RE: Is Moral Responsibility Compatible With Determinism?
June 3, 2019 at 6:37 am
(This post was last modified: June 3, 2019 at 8:16 am by Alan V.)
(June 1, 2019 at 6:26 am)Alan V Wrote: No, it is not "all stimulus response." You are completely overlooking motivated selective focus, the human ability to suppress reactions, and conflicting desires, not all of which can be followed at one time.
Vulcanlogician,
The problem with saying that all motivated selective focus is unconscious is that it isn't. Much of it is decidedly due to conscious efforts practicing behaviors for the future, even more is because of past conscious efforts which became habitual, and even more is because of consciousness overseeing and modifying, in real time, the playout of habitual behaviors. These contentions are in no way unusual in psychological studies of how humans actually work.
Are you a Freudian?
And you still haven't addressed the difference between reasoning to make decisions and direct material causation, which is the discrimination I assert the concept of free will maintains. Reasons are not the same thing as stimuli because of the level of abstraction involved. Reasons are generated in our brains as glosses of large categories of potential stimuli. We therefore don't even have to be paying attention to the world at all to act on reasons.

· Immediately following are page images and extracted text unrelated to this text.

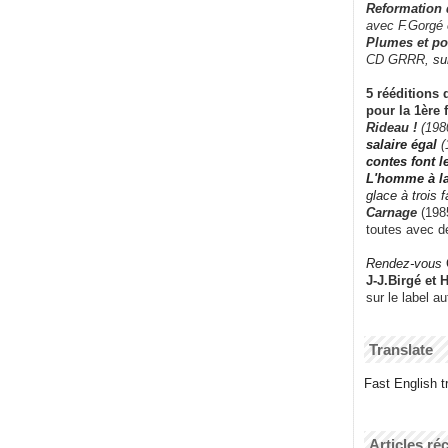
Reformation
avec F.Gorgé
Plumes et po
CD GRRR,
su
5 rééditions 
pour la 1ère 
Rideau !
(198
salaire égal
(
contes font 
L'homme à l
glace à trois 
Carnage
(1985
toutes avec d
Rendez-vous
J-J.Birgé et 
sur le label a
Translate
Fast English tr
Articles ré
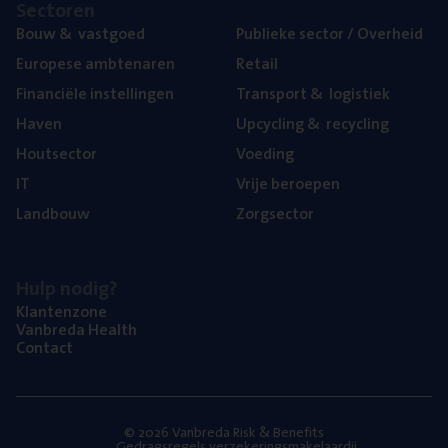
Sec­to­ren
Bouw
&
vastgoed
Publie­ke sec­tor / Overheid
Euro­pe­se ambtenaren
Retail
Finan­ci­ë­le instellingen
Trans­port
&
logistiek
Haven
Upcy­cling
&
recycling
Hout­sec­tor
Voe­ding
IT
Vrije beroe­pen
Land­bouw
Zorg­sec­tor
Hulp nodig?
Klan­ten­zo­ne
Van­b­re­da Health
Con­tact
© 2026 Vanbreda Risk & Benefits
Gedragsregels verzekeringsmakelaardij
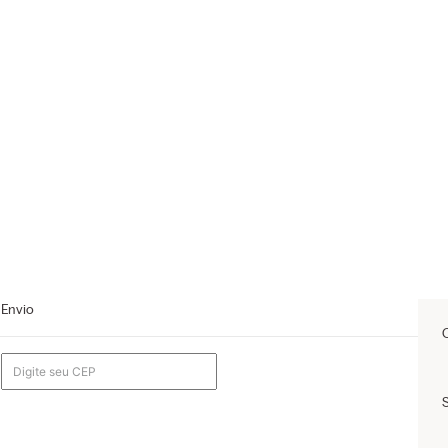
Envio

I would think a philosopher would be very concerned to maintain the discrimination between automatic behaviors and reasoned ones. Otherwise you undercut your own endeavors.
My whole point with mentioning conflicting desires and suppressing reactions is that they raise the execution of actions to the level of reasoning. Otherwise we could simply let our habits play out with minimal supervision.
You are defining the human self as a foreign object imposed on us from without. Where exactly are we in that view of the world? If I am indeed a material object, as I maintain, then I have at least as much causal effectiveness as any other material object in the world, and really much more since I have a much wider range of options than, say, a rock.
As far as I am concerned, you continue to beg the question of whether reductionism is true. What I am saying is that you need much better reasons to abandon a common-sense, observation-based concept of free will than you apparently have. I personally think the "appearances" of our direct observations carry much more weight, at least until scientific research into this subject has progressed a lot further.